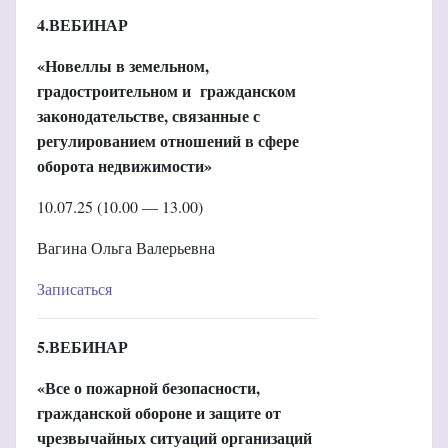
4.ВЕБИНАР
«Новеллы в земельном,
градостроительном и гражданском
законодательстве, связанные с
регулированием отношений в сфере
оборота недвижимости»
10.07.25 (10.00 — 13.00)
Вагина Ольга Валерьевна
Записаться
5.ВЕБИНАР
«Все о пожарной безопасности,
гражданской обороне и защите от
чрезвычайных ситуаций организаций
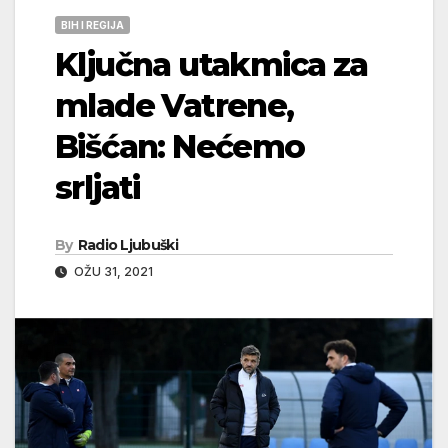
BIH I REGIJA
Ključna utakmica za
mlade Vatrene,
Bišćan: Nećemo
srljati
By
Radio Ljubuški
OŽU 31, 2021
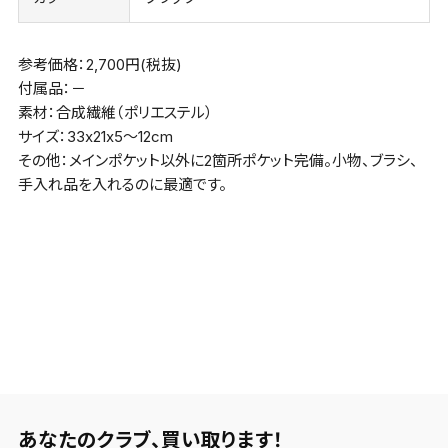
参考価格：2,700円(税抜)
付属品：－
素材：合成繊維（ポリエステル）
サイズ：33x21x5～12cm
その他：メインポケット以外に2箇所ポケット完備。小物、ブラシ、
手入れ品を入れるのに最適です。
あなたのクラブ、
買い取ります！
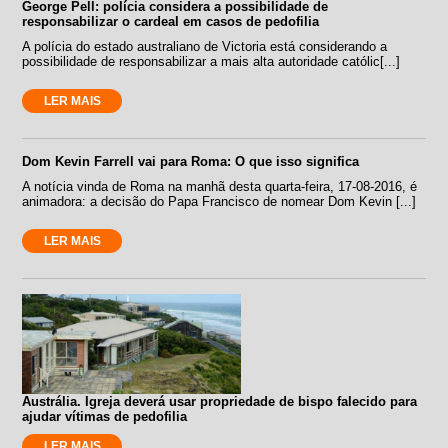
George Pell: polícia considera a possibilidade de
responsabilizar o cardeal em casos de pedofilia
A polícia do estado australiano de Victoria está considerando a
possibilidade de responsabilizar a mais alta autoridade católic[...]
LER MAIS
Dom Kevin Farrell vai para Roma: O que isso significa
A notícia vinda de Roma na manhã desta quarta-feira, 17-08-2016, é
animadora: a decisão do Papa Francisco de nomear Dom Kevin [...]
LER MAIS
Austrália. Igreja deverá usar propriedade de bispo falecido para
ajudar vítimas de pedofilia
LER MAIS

::::::::::

ACTION ITEM: When a line in the material above includes the word "polícia", copy that line.

ANSWER TO THIS EXERCISE:
George Pell: polícia considera a possibilidade de
A polícia do estado australiano de Victoria está considerando a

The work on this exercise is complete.